Make each tap, a bit offset from the near by taps, like shown in the pictures. This will avoid any short circuits (especially at the 4, 5 and 6 taps) and it will allow for easier connections, especially if alligator clips are used to connect to the taps.


Step 11:
Tin all the tap points, taking care not to overheat them.


Step 12:
This step is optional and it depends on how you decide to do the connections to the taps. You may solder wires directly to the tap points, but in my case I wanted to use alligator clips, so I did the next: I took a piece of a component lead and soldered it's one end to each tap point. Then I bent the component lead to U-shape and cut it accordingly. This created nice and rigid tap points for the alligator clip.


Step 13:
This step is optional and it depends on how you decide to mount the transformer to your enclosure. In my case, I wanted to create three small legs for the mounting. I cut three pieces of aluminum straps and made holes at both their ends. I made three small holes onto the transformer pipe end and mounted the
aluminum straps using screws. After mounting them, I shaped the straps to L-shape. Then I used three more screws to mount the transformer to the enclosure.


The completed transformer is shown in the pictures above and below.

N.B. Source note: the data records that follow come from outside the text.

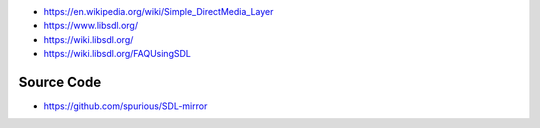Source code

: * https://en.wikipedia.org/wiki/Simple_DirectMedia_Layer

* https://www.libsdl.org/

* https://wiki.libsdl.org/

* https://wiki.libsdl.org/FAQUsingSDL

Source Code
===========

* https://github.com/spurious/SDL-mirror
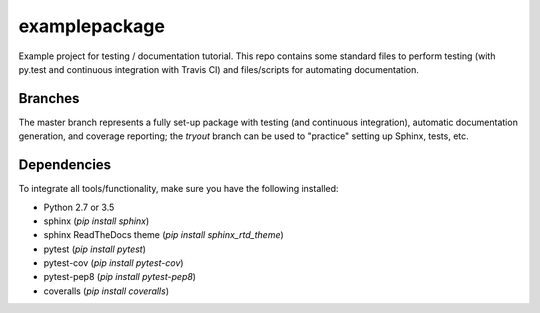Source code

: examplepackage
==============
.. image:: https://travis-ci.org/lukassnoek/exampleproject.svg?branch=master
  :target: https://travis-ci.org/lukassnoek/exampleproject

.. image:: https://coveralls.io/repos/github/lukassnoek/exampleproject/badge.svg?branch=master
  :target: https://coveralls.io/github/lukassnoek/exampleproject?branch=master

Example project for testing / documentation tutorial. This repo contains some standard files to perform
testing (with py.test and continuous integration with Travis CI) and files/scripts for automating documentation.

Branches
--------
The master branch represents a fully set-up package with testing (and continuous integration),
automatic documentation generation, and coverage reporting; the `tryout` branch can be used
to "practice" setting up Sphinx, tests, etc.

Dependencies
------------
To integrate all tools/functionality, make sure you have the following installed:

- Python 2.7 or 3.5
- sphinx (`pip install sphinx`)
- sphinx ReadTheDocs theme (`pip install sphinx_rtd_theme`)
- pytest (`pip install pytest`)
- pytest-cov (`pip install pytest-cov`)
- pytest-pep8 (`pip install pytest-pep8`)
- coveralls (`pip install coveralls`)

The 6 connection points at the bottom of the pipe, are the low voltage points, whereas the 2 points at the top of the pipe, are the high voltage points.


If you have built the transformer as described, the bottom connections are as follows (from left to right):

Wire end 1, connected to the incandescent bulb
Wire end 2, connected to the incandescent bulb
Wire end 3, connected to the VCC (power supply positive voltage)
Wire end 4, connected to the VCC (power supply positive voltage)
Wire end 5, connected to the GND (ground)
Wire end 6, connected to the transistor collector

The top connections are as follows (from left to right):

Wire end 1, connected to the 25pF variable capacitor and the 47pF fixed.
Wire end 2, is the 14th secondary tap and it is left unconnected, or tapped to the appropriate impedance antenna.